I suppose in that sense, the Turtle Beach Elite Atlas prefers form over function. Extending from the base of the left headphone is a 3.3-foot 3.5mm braided aux cable that accompanies the headset in its aforementioned packaging. The cord itself is a little bit finicky, often requiring that I turn the headset end of the connector ever so slightly before I start to hear noise emerge from both speakers. I also find it particularly vexing that the cable is restricted to a single orientation. A sticker which reads "connect this end to headset" commands your attention every time you deject and then reinsert the connector.
Located about a quarter of the way down its torso, the Elite Atlas' main audio cable is furnished with a basic set of in-line controls. Made of plastic, with rubber ends on either side tightly gripping the insulated wire, this control panel lets you turn up and down the volume using a simple scroll wheel or even mute your mic when it's not in use. The headset also comes with a PC splitter that doubles as an extension cord, effectively bumping the total cable length up to a far-reaching 9.8 feet. However, by connecting it, you're agreeing to plug the PC end of the splitter into the discrete pink and green (mic and headphone) jacks on your motherboard.
It's a shame that the Turtle Beach Elite Atlas isn't wireless because, for this price, you could go ahead and buy the Corsair Void Pro or the SteelSeries 5, both of which transmit a similar range of frequencies over wireless 2.4GHz. For serious PC players, wireless is all but essential in a competent gaming headset. Without it, you may have to rethink the layout of your setup. Unless you're sitting well under 10 feet away from the back of your tower, you better hope your keyboard has audio passthrough. Otherwise, perhaps tragically, you'll be tethered to a controller. RGB lighting is absent from the Elite Atlas as well, though that's probably for the best.
All told, the Turtle Beach Elite Atlas is comfortable to wear. Enveloped in a soft-touch leather material running along the sides, and an athletic fabric gently kissing the sides of your face, the memory foam cushioned earcups are spacious and unobtrusive. In that regard, it's reminiscent of the Razer Nari Ultimate I reviewed last month. Keeping the earcups in place is a sturdy metal headband. Meanwhile, glasses wearers like myself will appreciate the implementation of Turtle Beach's patented ProSpecs "glasses relief system," much as it's probably responsible for headset's infrequent-but-still-annoying downhill slippage.
I have to say, it's disconcerting how much of the Elite Atlas came apart as I took it out of the box. Not only are you able to remove the speaker plates on the outside of each can for cosmetic personalization, but the earcups themselves adhere magnetically to each speaker. But once I found out why this was happening, my apprehension transformed into commendation. Turtle Beach has made it so just about every aspect of the headset is replaceable should it be lost or damaged. That's subversive in a market where you're normally screwed every time one of your fancy toys breaks.

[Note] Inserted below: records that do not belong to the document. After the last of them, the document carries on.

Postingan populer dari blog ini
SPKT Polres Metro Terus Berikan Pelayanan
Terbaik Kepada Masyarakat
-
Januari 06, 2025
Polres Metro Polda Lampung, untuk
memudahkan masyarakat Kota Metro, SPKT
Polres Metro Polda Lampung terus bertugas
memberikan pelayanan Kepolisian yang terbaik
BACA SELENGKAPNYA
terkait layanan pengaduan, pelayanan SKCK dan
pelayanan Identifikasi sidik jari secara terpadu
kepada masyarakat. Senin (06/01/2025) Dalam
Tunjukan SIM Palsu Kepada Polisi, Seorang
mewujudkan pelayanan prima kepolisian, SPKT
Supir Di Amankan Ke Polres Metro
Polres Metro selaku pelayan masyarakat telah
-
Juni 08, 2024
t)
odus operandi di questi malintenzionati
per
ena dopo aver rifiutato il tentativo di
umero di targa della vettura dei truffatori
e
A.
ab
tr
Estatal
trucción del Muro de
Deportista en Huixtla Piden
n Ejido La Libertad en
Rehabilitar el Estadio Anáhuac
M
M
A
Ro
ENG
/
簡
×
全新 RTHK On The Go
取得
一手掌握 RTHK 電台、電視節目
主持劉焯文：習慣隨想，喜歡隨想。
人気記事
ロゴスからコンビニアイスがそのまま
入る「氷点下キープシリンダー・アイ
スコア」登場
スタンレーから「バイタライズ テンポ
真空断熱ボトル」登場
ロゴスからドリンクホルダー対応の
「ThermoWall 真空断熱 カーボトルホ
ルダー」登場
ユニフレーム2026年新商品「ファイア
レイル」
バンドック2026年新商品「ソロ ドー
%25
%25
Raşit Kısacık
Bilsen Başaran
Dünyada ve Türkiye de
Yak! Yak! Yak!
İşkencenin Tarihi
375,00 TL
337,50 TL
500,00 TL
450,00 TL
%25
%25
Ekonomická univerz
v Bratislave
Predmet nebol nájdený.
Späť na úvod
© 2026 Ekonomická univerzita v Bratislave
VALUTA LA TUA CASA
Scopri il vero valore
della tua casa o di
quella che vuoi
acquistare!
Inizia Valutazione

As a stab at constructing a gaming headset for PC, the Turtle Beach Elite Atlas is an auspicious product, characterized more by what it could be than what it is right now. Whereas the first headset I ever reviewed, the Nari Ultimate, demonstrated the resounding effects of haptic feedback in a headset, the Elite Atlas' triumphs are subtler. Pricey as it appears at first blush, its modularity is a would-be money-saver for the careless and clumsy, its cozy muffs are roomy and relatively tight-fitting and, best of all, voice chat is shockingly intelligible. If only the speakers sounded better, then I'd be reaching for the Elite Atlas every time I boot up my rig.